Reed unveiled Friday how Morris Brown’s plight became connected to the new stadium.

He said the city entered negotiations to help the college and offered a proposal that would resolve the college’s debt, allow the city to take title to the campus debt free, and lease Morris Brown the necessary property to continue operating. The remaining land would be leased or sold by the city.

In separate stadium negotiations between the city and the south-side church, Reed said that church officials indicated recently that they would relocate to two parcels of land on Morris Brown’s campus if purchased by the city. That generated push-back from Morris Brown alumni.

Reed said that college officials rejected the city’s offer in late May, and said “that they had a better plan with a different partner.”
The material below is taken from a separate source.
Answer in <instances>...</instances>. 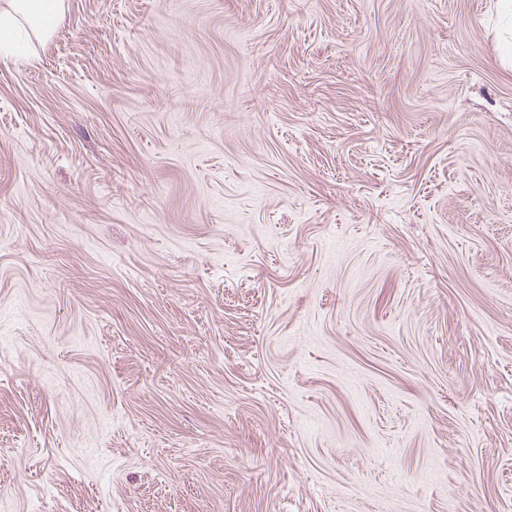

Meanwhile, documents filed in bankruptcy court indicate that Morris Brown’s property may still be in play.

The trustee for the bondholders has asked the federal judge overseeing the case to end the exclusivity period, which gives the college the sole right to propose a disclosure statement and plan of reorganization.

During an Aug. 1 hearing, the college “orally withdrew its plan” and the judge granted another of several time extensions to submit a proposal.

“The indenture trustee respectfully requests the court enter an order terminating the debtor’s exclusivity period to allow any interested party to file a plan,” U.S. Bank N.A. said in a filing Aug. 8.

U.S. Bank said among the reasons to end the college’s exclusivity period is that “the imputed value of the debtor’s property may continue to precipitously decline if a plan is not confirmed in the near term.”

The trustee said it is public knowledge that negotiations are ongoing related to the location of the Atlanta Falcons’ stadium and that “location is critical to the value of Morris Brown’s real property.”

“In order to maximize the benefit from these ongoing negotiations taking into consideration what is referred to as the ‘south’ site for the stadium … all interested parties should be immediately given the opportunity to submit alternative plans,” U.S. Bank said.

The federal judge, Barbara Ellis-Monro, has scheduled a hearing on U.S. Bank’s request for Aug. 26.

Ellis-Monro has also agreed to consider a motion by Morris Brown to approve a $1.5 million emergency loan from the African Methodist Episcopal Church Inc. to fund ongoing operating and administrative expenses while a plan of reorganization is being prepared.